MUTAÇÕES DA ESCRITA NA ÉPOCA DO VAMPIRISMO PORNOGRÁFICO (PARTE 1):

EXISTÊNCIA SEM PAPEL

Tiago Cfer

1º MUTAÇÕES DA ESCRITA NA ÉPOCA DO VAMPIRISMO PORNOGRÁFICO - EXISTÊNCIA SEM PAPEL1



Tiago Cfer é escritor, pesquisador e tradutor. Seu ensaio

Desabrigo-mundo: Narrativa Século XXI será publicado em 2022.



O que se toma por relação ou dualidade de

princípios é, de fato, alastramento do ser, que

é mais que unidade e mais que identidade; o devir

é uma dimensão do ser, e não o que lhe advém

segundo uma sucessão que seria sofrida por um

ser primitivamente dado e substancial.

(Gilbert Simondon)

----

Por favor, diga em que ano o trecho informa que será publicado o ensaio de Tiago Cfer. Os registros não têm papel algum nesta atividade.

* _Dados fornecidos_
----

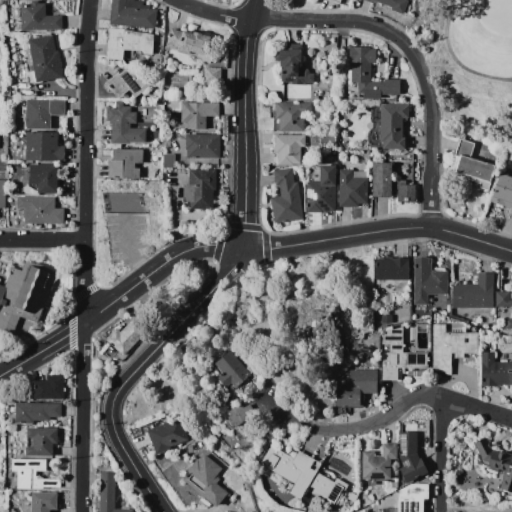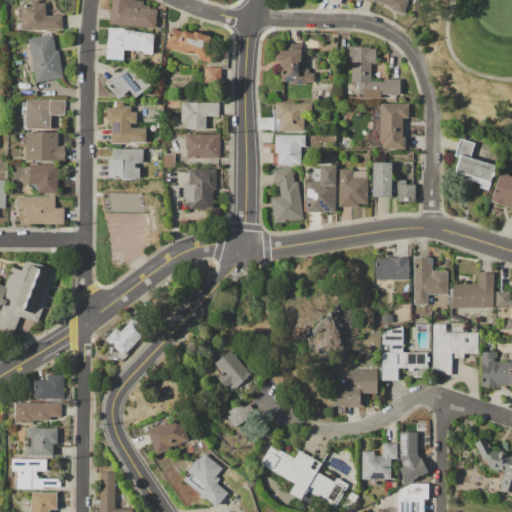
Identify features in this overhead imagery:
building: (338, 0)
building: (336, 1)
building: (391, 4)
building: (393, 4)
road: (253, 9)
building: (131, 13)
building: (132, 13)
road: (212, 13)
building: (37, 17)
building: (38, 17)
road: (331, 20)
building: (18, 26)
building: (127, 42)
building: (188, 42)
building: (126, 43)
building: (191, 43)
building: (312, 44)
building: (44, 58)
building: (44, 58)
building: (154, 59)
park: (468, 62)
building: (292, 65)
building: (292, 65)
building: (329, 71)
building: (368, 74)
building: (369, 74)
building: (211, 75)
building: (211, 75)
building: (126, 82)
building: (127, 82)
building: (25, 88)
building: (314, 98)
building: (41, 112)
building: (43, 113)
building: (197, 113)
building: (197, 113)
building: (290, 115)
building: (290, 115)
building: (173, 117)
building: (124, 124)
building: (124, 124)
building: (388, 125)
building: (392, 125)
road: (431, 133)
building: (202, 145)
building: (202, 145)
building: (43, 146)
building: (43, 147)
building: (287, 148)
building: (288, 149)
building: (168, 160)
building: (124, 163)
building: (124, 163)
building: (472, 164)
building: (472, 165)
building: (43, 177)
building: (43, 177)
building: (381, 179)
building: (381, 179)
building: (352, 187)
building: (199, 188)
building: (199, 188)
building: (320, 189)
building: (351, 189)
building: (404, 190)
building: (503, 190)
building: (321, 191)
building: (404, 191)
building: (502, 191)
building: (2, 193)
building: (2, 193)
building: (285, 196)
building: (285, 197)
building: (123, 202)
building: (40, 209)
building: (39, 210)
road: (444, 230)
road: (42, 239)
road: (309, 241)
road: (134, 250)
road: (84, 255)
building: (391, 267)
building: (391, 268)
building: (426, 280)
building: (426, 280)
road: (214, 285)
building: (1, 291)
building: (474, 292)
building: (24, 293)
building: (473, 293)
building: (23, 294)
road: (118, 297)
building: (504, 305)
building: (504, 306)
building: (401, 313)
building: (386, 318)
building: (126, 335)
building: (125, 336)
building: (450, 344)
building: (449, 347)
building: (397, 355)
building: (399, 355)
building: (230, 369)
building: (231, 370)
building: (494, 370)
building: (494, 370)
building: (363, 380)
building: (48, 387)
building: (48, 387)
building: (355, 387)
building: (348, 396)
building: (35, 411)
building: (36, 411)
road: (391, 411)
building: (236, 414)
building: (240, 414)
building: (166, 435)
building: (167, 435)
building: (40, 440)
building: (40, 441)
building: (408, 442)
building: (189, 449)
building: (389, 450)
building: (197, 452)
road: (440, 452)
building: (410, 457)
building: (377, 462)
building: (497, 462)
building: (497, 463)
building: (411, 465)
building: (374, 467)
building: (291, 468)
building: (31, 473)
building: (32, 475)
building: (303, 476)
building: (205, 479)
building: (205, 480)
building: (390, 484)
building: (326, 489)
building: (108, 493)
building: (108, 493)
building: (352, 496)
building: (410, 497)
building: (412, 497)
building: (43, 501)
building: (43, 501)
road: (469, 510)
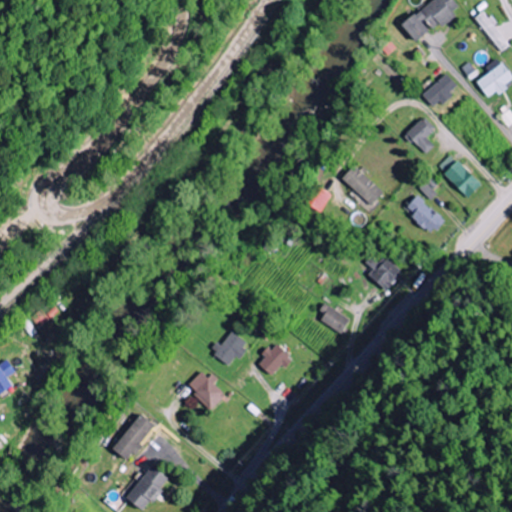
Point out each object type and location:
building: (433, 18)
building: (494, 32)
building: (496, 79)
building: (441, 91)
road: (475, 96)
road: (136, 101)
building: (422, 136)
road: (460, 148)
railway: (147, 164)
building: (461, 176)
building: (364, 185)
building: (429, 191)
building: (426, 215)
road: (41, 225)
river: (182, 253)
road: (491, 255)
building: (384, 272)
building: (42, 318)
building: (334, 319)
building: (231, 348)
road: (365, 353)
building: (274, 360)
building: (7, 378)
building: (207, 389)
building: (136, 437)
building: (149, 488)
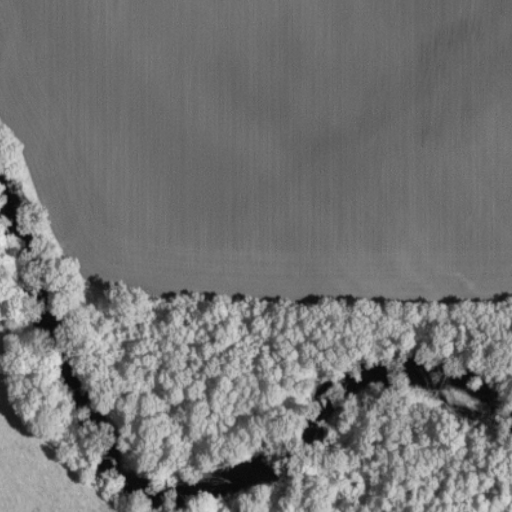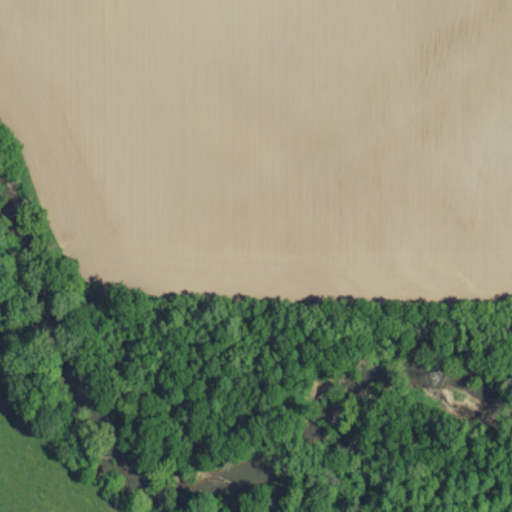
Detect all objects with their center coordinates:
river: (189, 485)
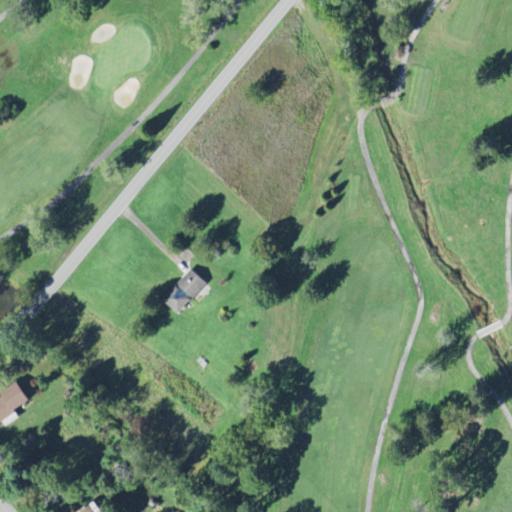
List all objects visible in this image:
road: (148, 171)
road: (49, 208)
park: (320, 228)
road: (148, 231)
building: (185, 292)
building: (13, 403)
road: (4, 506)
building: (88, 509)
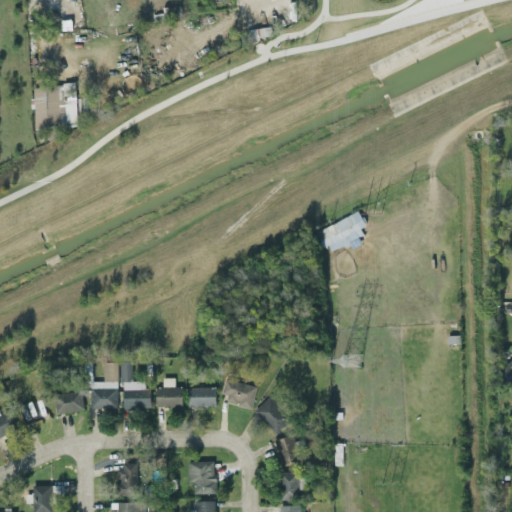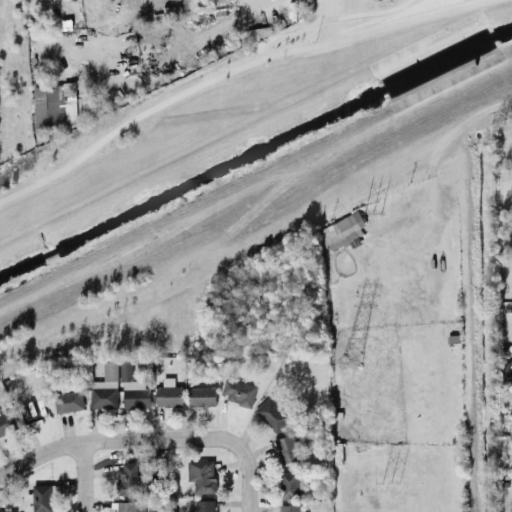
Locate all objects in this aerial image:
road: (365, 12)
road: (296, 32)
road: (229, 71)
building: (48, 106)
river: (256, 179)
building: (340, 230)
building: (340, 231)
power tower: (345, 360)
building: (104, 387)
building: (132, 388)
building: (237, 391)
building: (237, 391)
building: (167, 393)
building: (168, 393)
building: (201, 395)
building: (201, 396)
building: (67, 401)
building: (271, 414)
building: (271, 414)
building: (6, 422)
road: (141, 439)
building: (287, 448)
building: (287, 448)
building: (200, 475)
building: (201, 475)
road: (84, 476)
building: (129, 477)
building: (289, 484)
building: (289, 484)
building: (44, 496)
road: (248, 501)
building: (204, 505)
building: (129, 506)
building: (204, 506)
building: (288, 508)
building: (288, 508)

----

* _Resposta_
Em 2022.